Neptune Energy fell to a loss in the third-quarter as its figures came under pressure from lower oil and gas prices and “operational issues” in Norway and Algeria.
But the private-equity backed exploration and production firm managed to start offshore development work on its 50 million barrel Seagull project in the North Sea during the reporting period.
The company said in May that it would have to delay first oil by 12-15 months, to late 2022, in light of the Covid-19 pandemic’s impact on its supply chains and logistics.
In its third quarter results statement, Neptune said it had installed production and waste water pipelines in October and that work to prepare the host facility, BP’s ETAP platform, had begun.
Neptune is also looking forward to participating in the appraisal of the Isabella field in the second half of 2021.
Isabella, operated by Total and located in the central North Sea, was described as “encouraging” following its discovery earlier this year.
An appraisal well on the Dugong discovery off Norway is slated for the first half of next year.
In addition, the resolution of a gas blend snag which has been limiting production from Neptune’s huge Cygnus gas field in the southern North Sea could be getting closer.
The Health and Safety Executive and the UK department for Business, Energy and Industrial Strategy are due to begin a “joint-impact study” into the long-running issue during the current quarter, Neptune said today.
Neptune also said it had completed a maintenance shutdown on Cygnus and maintained strong production in the UK of 16,700 barrels of oil equivalent (boe) per day during Q3.
Group production totalled 134,500 boe per day, up 3% on the corresponding quarter last year, but down 10% of the second quarter of this year.
Third quarter, pre-tax losses totalled £24.5m, against profits of £45.5m in the same period last year, on revenues of £230m, down 30% year-on-year.
The Touat gas processing facility in Algeria has been undergoing repairs and the Equinor-operated Hammerfest LNG plant in Norway has been knocked out of action for a year following a recent fire.
Full-year production guidance has been revised to 140-145,000 boe per day, from the 145-160,000 boe per day range stated in Neptune’s first half results.
Neptune can fall back on “business interruption insurance” to mitigate the impact of lower production from the Barents Sea Snohvit development, whose gas is taken to Hammerfest.
The company also said temporary changes to Norway’s petroleum tax regime had resulted in the refund of £93 million in the third quarter, with a further £47m to follow in Q4.
A “resilience programme” designed to help Neptune cope with the pandemic and the recent commodity price plunge has delivered cost reductions of £220m so far this year, a figure expected to rise to £250m for the full year.
Neptune, which also has interests in Germany, the Netherlands, Egypt, Indonesia and Australia, said in June it would cut the number of global roles it supports by 400, a reduction of about a fifth.

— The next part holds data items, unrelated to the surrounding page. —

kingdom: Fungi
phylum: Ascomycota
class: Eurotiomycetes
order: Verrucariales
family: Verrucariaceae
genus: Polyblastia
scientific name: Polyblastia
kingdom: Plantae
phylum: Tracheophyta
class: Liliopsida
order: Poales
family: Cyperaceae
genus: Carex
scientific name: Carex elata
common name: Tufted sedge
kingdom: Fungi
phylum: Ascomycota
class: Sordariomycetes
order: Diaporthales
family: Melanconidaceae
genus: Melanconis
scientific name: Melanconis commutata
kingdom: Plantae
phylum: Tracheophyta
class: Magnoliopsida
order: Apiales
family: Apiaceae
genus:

For the first nine months of 2020, losses came to £29.5m, compared to profits of £335m in 2019, on revenues of £845m.
Neptune chief executive Jim House said: “Despite the ongoing restrictions of the Covid-19 pandemic, Neptune delivered a robust safety, operational and financial performance in the third quarter.
“Our active hedging programme and tight cost control boosted cash flow and we took further steps to enhance liquidity.”